If I am missing any tags let me know. I'll add as the story goes on but if you want me to add any comment them and I'll do my best. 💕

(See the end of the work for more notes.)

Chapter 1: Clear Mind

Chapter Text

The silence in the loft was not peaceful. It was heavy, a physical weight that pressed against Buck’s chest, making it hard to draw a full breath.

Dust motes danced in the shaft of afternoon sunlight cutting across the concrete floor, illuminating the space where his life had effectively stalled. On the kitchen island was the stacks of legal paperwork, highlighters, sticky notes with scribbled arguments about wrongful termination and hostile work environments.

He stared at them, feeling a wave of nausea roll through him.

He had dropped the lawsuit. He had walked into the lawyer's office three hours ago, signed the withdrawal papers, and walked out. It was over. The fight against the city, the department, and most painfully, against Bobby Nash, was over.

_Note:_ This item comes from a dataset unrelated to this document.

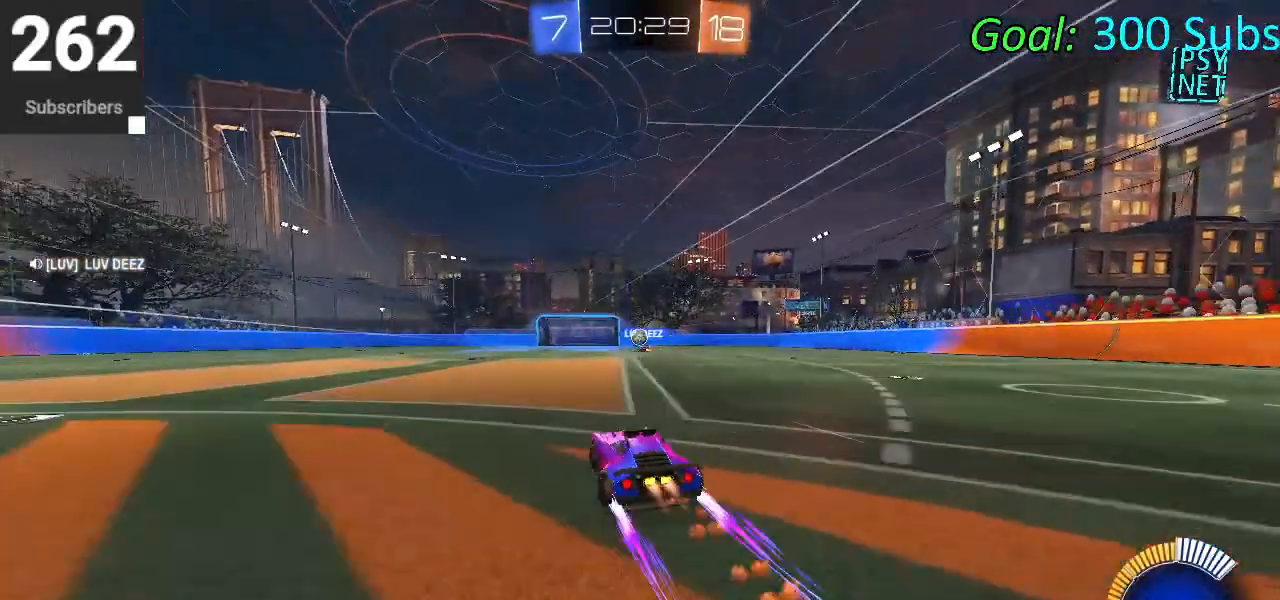
{"buttons": ["CIRCLE", "R1", "R2"], "left_stick": "up", "right_stick": "center", "events": [[17, "R1", "down"], [50, "left_stick", "center"], [83, "R1", "up"], [100, "L1", "down"], [183, "R1", "down"], [250, "L1", "up"], [317, "R1", "up"], [383, "R1", "down"], [467, "left_stick", "up"]]}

But there was no victory parade. There was no sense of relief. There was just the crushing realization of what he had done. He had nuked the only home he had ever known. He had dragged his family’s names through the mud, forced them to listen, forced them to pick sides. And for what? To prove he was ready?

"You are not ready," Bobby’s voice echoed in his head, a ghost from months ago.

Buck grabbed a trash bag from under the sink. With jerky, almost violent movements, he swept the legal papers off the counter and into the black plastic abyss. 

The sound of the paper crinkling was the only noise in the apartment.

He wasn't getting his job back. That much was clear. You don't sue the Captain of the 118, accuse the city of discrimination, and then just show up for a shift the next day. He had burned the bridge, then poured gasoline on the ashes.

So, what now?

He looked around the loft. It didn't feel like home anymore. It felt like a cage. Every corner held a memory of a time when he had a purpose. The spot by the stairs where Eddie had laughed at a joke. The kitchen where he had cooked for the team, where Bobby helped him learn a new recipe. The balcony where he had stood with Chimney, watching the city lights having a beer. The dining table where Maddie and him had their meaningful conversations.

He couldn't stay here. If he stayed, he would just be the guy who used to be a firefighter. The guy who sued his friends. The guy who broke everything he touched.

He needed to go. Not just out of the loft, but away. Far enough that the sound of the LAFD radios couldn't reach him. Far enough that he couldn't accidentally drive past the station and see the trucks rolling out without him.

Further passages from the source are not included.